Rajakumari R1, Arivarasan Kulandaivelu2, Thinakar Mani B3, Vincent Jayakumar A4

1Resident, Department of Medical Gastroenterology, Kauvery Hospital, Trichy

2Senior Consultant – Department of Medical Gastroenterology, Kauvery Hospital, Trichy

3Senior Consultant, Department of Medical Gastroenterology, Kauvery Hospital, Trichy

4Resident, Department of Medical Gastroenterology, Kauvery Hospital, Kauvery Hospital, Trichy

Background

Zieve syndrome, first described in 1958, is a rare and underdiagnosed complication of chronic alcohol use. It is defined by the triad of hemolytic anemia, jaundice, and hyperlipidemia. While classically associated with alcoholic hepatitis, its occurrence in acute pancreatitis is infrequent and can be easily overlooked.

Case Presentation

We describe a 37-year-old man with a history of alcohol use who presented with severe epigastric pain and vomiting. Laboratory investigations revealed elevated serum amylase and lipase, and USG abdomen confirmed acute pancreatitis. On day 3 of admission, he developed drop in haemoglobin.
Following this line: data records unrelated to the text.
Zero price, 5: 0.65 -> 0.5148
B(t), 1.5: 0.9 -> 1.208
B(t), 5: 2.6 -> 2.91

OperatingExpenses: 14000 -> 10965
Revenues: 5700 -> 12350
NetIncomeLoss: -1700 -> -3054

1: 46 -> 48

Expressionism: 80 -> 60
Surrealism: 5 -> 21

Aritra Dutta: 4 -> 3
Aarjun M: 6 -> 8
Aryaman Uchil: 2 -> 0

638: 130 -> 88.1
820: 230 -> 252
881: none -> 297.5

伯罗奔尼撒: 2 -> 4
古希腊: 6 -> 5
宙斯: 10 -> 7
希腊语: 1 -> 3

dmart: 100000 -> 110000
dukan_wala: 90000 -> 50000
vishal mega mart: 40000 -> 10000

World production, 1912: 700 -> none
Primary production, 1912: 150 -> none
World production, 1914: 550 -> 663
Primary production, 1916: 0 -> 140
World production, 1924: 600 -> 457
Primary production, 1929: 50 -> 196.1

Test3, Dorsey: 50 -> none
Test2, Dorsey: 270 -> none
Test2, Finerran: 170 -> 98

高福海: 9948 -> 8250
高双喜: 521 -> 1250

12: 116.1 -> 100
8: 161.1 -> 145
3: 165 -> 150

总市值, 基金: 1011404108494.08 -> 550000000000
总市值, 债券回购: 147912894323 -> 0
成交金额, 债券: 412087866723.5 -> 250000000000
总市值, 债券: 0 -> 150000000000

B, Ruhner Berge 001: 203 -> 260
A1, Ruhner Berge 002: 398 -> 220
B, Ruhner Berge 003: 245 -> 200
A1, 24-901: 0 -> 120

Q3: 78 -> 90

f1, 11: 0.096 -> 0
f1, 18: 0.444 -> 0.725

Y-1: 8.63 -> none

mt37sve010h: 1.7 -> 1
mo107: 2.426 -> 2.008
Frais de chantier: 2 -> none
Peripheral smear demonstrated features of hemolysis, while further evaluation revealed elevated LDH, reticulocytosis, low haptoglobin, indirect hyperbilirubinemia, and hypertriglyceridemia. Viral hepatitis serology and direct Coombs test were negative. The constellation of findings confirmed Zieve syndrome in association with acute pancreatitis.

Discussion

The mechanism of Zieve syndrome involves alcohol-induced alterations in lipid metabolism, production of abnormal lipoproteins, and destabilization of erythrocyte membranes leading to hemolysis. In pancreatitis, the co-existence of anemia and jaundice may mimic sepsis, biliary obstruction, or hepatic decompensation, often resulting in extensive and unnecessary investigations. Recognition of Zieve syndrome is therefore critical. Management is supportive, focusing on correction of anemia when indicated, nutritional supplementation, and strict alcohol abstinence. Prognosis is generally favorable if alcohol cessation is achieved.

Conclusion

This case highlights the importance of considering Zieve syndrome in alcohol-related acute pancreatitis presenting with unexplained hemolytic anemia and jaundice. Early identification helps in avoiding misdiagnosis, preventing unnecessary interventions, and guiding appropriate management.